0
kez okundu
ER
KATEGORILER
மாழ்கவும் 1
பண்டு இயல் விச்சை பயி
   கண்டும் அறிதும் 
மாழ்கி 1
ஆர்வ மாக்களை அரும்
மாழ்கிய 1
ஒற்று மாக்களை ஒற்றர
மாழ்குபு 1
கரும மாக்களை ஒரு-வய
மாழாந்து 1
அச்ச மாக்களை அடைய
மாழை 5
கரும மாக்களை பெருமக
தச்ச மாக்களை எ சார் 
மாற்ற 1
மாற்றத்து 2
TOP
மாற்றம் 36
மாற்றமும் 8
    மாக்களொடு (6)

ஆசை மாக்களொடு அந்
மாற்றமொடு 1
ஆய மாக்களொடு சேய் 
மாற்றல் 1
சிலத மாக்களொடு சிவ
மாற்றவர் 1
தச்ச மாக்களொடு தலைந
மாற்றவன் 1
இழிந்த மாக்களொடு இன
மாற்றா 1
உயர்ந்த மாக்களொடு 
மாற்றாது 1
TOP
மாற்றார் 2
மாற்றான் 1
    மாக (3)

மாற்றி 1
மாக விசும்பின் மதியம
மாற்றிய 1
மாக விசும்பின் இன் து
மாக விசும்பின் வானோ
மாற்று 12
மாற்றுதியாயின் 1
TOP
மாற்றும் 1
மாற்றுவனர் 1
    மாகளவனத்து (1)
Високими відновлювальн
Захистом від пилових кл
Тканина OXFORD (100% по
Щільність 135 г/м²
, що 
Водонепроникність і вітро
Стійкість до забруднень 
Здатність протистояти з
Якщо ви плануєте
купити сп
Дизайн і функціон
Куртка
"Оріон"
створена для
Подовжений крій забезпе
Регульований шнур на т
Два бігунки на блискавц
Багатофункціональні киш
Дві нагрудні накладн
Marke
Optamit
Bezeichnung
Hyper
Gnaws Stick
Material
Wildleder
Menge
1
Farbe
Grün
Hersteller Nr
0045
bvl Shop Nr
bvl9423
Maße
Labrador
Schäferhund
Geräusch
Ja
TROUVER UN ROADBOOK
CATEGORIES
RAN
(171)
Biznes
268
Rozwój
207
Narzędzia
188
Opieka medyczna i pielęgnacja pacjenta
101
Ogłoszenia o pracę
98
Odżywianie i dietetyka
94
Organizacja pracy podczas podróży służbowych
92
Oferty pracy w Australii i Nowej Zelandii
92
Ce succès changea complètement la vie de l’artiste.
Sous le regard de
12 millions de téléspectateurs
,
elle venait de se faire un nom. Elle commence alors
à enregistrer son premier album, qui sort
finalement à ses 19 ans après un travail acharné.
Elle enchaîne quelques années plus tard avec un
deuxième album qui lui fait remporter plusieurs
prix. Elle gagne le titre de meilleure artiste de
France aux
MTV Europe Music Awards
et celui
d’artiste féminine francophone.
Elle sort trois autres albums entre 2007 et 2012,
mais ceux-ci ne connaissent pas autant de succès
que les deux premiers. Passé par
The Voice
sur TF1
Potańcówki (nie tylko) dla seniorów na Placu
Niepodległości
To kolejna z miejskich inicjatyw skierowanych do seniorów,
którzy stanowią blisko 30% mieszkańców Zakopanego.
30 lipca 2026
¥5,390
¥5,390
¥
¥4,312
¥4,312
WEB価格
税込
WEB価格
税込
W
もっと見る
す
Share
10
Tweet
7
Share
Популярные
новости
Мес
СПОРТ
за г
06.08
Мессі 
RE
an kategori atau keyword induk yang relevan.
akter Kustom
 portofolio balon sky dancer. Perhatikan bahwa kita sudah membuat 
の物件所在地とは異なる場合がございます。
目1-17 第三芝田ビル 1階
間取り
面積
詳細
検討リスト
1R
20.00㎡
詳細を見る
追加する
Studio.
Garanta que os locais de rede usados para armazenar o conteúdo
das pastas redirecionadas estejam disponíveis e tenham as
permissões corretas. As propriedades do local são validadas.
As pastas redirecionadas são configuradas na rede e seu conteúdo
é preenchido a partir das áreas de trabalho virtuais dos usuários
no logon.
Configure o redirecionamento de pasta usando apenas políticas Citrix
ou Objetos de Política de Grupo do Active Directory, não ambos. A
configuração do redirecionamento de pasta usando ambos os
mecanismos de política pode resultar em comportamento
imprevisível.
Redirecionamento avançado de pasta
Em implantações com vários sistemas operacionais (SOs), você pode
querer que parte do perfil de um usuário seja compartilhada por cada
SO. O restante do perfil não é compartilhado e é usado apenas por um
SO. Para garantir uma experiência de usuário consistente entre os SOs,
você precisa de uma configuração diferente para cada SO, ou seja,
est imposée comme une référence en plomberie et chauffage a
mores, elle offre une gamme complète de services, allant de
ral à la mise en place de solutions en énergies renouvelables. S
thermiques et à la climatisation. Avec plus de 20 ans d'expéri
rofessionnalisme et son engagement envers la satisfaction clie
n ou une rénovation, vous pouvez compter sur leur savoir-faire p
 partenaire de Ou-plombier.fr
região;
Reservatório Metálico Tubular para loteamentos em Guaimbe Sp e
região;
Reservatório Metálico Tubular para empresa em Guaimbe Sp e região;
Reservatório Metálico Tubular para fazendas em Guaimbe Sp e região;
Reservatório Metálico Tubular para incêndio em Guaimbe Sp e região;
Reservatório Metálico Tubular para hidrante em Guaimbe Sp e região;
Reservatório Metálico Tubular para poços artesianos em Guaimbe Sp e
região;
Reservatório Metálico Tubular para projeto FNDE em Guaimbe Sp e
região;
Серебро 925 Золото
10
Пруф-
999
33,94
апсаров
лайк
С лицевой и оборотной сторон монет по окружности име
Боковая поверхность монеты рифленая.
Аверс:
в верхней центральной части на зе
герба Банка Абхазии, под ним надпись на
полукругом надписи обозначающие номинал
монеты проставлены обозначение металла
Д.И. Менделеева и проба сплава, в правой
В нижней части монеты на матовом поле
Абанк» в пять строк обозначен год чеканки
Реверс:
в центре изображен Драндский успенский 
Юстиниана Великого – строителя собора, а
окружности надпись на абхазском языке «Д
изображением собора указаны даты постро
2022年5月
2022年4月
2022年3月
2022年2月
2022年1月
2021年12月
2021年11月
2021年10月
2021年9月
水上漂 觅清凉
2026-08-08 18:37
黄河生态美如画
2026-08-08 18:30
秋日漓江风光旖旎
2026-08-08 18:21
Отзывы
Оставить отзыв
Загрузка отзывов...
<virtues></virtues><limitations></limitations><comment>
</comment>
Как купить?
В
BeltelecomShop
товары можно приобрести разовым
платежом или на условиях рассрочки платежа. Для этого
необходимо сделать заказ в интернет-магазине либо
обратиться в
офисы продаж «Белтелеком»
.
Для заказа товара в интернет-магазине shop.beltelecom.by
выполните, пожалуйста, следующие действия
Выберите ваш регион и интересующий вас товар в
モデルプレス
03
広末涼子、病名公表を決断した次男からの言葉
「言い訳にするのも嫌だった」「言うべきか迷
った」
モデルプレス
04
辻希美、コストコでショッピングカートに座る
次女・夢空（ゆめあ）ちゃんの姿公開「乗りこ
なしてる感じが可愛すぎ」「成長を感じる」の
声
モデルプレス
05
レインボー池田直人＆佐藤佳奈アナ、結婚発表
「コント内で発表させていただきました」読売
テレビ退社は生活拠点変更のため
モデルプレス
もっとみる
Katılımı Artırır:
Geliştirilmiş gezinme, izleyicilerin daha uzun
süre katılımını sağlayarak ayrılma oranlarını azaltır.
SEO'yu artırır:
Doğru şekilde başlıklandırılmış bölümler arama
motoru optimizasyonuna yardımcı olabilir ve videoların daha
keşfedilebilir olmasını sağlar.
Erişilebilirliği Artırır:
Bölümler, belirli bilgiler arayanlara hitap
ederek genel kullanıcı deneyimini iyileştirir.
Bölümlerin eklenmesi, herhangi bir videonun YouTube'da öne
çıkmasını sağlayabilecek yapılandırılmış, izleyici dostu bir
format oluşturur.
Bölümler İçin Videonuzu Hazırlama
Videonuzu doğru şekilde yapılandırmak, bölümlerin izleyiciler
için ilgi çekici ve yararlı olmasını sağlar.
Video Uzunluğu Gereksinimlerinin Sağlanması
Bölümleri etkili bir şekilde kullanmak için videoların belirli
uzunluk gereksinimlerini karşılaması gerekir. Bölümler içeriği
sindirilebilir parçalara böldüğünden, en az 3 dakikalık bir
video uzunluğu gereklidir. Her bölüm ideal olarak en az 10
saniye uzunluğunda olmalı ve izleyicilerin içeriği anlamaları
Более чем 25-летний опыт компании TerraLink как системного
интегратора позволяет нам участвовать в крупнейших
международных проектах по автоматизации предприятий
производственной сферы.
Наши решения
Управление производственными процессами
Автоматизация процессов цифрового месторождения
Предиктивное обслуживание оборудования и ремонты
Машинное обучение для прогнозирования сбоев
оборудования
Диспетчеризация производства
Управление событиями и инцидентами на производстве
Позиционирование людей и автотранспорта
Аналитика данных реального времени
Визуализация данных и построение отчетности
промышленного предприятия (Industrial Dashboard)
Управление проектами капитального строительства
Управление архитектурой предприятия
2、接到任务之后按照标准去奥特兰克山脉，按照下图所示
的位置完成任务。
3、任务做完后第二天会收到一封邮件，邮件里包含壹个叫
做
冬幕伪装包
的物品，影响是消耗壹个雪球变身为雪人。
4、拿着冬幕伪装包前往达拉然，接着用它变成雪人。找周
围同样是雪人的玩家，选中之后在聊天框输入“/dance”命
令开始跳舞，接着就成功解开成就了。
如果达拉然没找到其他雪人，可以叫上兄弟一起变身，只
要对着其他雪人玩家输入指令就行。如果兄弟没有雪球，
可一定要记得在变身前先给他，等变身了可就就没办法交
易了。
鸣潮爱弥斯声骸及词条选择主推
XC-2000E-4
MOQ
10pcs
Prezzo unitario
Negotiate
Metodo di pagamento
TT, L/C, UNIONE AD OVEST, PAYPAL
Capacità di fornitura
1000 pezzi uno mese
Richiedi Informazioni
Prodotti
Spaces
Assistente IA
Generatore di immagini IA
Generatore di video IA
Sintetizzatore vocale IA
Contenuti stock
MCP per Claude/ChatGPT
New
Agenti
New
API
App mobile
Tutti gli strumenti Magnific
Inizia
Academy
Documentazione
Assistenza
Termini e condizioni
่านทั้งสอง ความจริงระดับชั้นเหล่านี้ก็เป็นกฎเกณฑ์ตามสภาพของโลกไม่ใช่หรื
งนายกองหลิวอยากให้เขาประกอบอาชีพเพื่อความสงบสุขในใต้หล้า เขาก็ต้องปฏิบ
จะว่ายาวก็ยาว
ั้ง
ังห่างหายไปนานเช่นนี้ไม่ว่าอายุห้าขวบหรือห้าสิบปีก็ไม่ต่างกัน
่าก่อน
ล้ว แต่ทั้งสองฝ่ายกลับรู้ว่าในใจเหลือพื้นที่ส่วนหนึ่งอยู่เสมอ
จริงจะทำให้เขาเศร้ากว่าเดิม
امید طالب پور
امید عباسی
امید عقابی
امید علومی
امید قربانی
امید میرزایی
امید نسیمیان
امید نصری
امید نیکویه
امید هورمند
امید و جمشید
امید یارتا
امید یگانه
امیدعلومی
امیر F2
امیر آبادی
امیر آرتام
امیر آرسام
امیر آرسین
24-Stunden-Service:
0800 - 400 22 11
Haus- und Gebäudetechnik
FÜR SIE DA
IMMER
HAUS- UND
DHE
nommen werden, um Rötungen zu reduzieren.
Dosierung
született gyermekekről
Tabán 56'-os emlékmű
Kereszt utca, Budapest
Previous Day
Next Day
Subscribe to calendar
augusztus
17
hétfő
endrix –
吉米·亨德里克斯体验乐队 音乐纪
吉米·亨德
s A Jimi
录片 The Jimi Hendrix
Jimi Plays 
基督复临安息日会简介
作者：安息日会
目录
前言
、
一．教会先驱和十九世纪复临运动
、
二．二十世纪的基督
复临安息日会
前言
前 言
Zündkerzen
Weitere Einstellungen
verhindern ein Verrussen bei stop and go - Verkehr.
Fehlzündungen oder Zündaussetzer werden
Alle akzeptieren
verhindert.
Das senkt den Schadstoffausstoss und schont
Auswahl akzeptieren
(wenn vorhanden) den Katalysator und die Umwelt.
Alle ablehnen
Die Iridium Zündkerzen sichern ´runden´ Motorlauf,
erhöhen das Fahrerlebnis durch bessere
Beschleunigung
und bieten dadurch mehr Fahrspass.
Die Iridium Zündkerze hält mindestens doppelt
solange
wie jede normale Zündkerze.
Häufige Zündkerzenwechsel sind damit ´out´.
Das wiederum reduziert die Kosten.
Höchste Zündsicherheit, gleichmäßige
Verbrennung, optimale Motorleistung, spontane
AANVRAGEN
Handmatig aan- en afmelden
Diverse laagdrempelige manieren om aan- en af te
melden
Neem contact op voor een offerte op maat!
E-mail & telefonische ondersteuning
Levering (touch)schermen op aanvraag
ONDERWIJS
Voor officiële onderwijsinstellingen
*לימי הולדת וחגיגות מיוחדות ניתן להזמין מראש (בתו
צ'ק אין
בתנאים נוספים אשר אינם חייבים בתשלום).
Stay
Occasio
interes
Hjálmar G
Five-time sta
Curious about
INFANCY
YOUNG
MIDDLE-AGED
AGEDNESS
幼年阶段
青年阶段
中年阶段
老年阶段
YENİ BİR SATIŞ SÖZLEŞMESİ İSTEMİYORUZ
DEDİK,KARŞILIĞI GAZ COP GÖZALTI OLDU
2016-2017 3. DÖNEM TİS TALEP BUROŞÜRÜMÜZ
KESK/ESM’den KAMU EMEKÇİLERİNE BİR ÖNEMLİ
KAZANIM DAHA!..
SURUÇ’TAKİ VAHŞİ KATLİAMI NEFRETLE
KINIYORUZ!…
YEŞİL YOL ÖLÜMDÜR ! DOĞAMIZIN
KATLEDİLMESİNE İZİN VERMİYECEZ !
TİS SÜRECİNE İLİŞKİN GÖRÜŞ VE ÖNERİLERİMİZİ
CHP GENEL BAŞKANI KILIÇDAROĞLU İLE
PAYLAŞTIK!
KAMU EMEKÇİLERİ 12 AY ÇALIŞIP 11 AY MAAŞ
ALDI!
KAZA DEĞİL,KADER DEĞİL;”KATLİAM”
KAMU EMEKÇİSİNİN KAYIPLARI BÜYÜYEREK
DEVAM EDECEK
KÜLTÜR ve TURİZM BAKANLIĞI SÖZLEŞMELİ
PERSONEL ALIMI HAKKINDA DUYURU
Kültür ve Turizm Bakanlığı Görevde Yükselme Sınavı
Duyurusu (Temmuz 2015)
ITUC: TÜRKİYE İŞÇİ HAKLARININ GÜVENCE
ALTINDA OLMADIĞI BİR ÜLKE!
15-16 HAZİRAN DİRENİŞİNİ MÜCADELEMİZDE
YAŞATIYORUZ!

#### About this exercise
Render everything from the start of the listing down to the line containing "மாக்களொடு (6)", inclusive, as a numbered list, leaving out blank lines.

#### Task solution
1. 0
2. kez okundu
3. ER
4. KATEGORILER
5. மாழ்கவும் 1
6. பண்டு இயல் விச்சை பயி
7.    கண்டும் அறிதும் 
8. மாழ்கி 1
9. ஆர்வ மாக்களை அரும்
10. மாழ்கிய 1
11. ஒற்று மாக்களை ஒற்றர
12. மாழ்குபு 1
13. கரும மாக்களை ஒரு-வய
14. மாழாந்து 1
15. அச்ச மாக்களை அடைய
16. மாழை 5
17. கரும மாக்களை பெருமக
18. தச்ச மாக்களை எ சார் 
19. மாற்ற 1
20. மாற்றத்து 2
21. TOP
22. மாற்றம் 36
23. மாற்றமும் 8
24.     மாக்களொடு (6)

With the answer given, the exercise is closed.